At the Prince of Wales Hospital, the staff split into two teams. Those infected were labeled as "dirty" and remained on the respiratory ward, those not infected or "clean" switched wards. As the infection spread, the number of patients at the hospital was becoming over-whelming. Questions arose whether to discharge patients or accept new patients because of fear they would become infected or infect others.
Outside the hospital, community infection was spreading rapidly. Patients returning to populated housing blocks were putting those in that area at high risk of becoming infected. This lead to an ethical decision of whether or not to quarintine residents in these infected areas and to have family and those in close contact to report to clinics daily. Should those patients too afraid to seek medical treatment be charged with criminal offenses? The government stepped in and evacuated buildings like this one, sending residents to camps while they disinfected homes. Only buildings of those infected were released; no names.
Walter Robinson, MD, MPH, an assistant professor of pediatrics and medical ethics at Harvard then went on to discuss the aspect of medical staff being obliged to stay in the hospital in times of a crisis. When the HIV virus came to the US, many doctors refused to treat infected patients although there was never a greater risk than those of other infectious diseases such as Hepatitis B. It was only the stigma associated with the disease that scared physicians and patients. A long debated resulted in the AMA council on Ethical and Judicial Affairs concluding in 1987 that "a physician may not ethically refuse treatment to a patient whose condition is within the physician's current realm of competence."

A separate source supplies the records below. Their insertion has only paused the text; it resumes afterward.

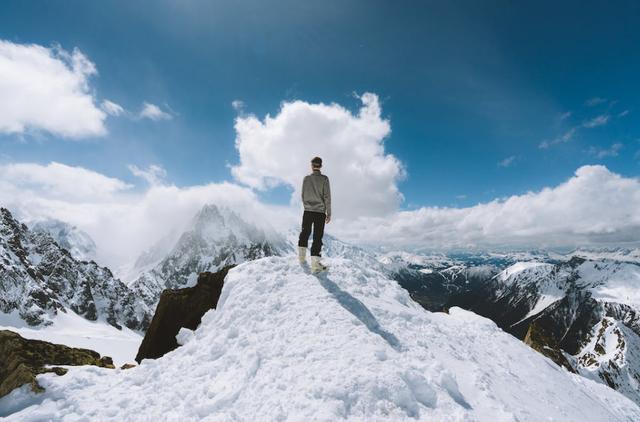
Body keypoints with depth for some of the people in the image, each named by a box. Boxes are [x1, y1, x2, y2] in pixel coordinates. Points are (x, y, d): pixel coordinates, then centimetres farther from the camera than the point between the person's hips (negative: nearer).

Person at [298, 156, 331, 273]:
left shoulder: (306, 178, 1)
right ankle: (315, 263, -3)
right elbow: (327, 197, -8)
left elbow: (303, 195, 6)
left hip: (307, 211, 2)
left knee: (305, 233, 19)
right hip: (320, 212, -2)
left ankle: (302, 257, 28)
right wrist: (329, 213, -2)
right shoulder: (324, 179, -5)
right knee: (317, 237, 1)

Robinson went on to point out whether or not physician's have a moral obligation to treat the sick we live and work with when health care is not universal. I believe that if an epidemic was to occur in the US today or in the future, physicians would rise above the call of duty and moral obligations. Ethically this would be the "right" thing to do, regardless of whether they risked the chance of receiving the infection or not. Besides, they could very well get it outside the hospital, so they may as well do the morally justified action.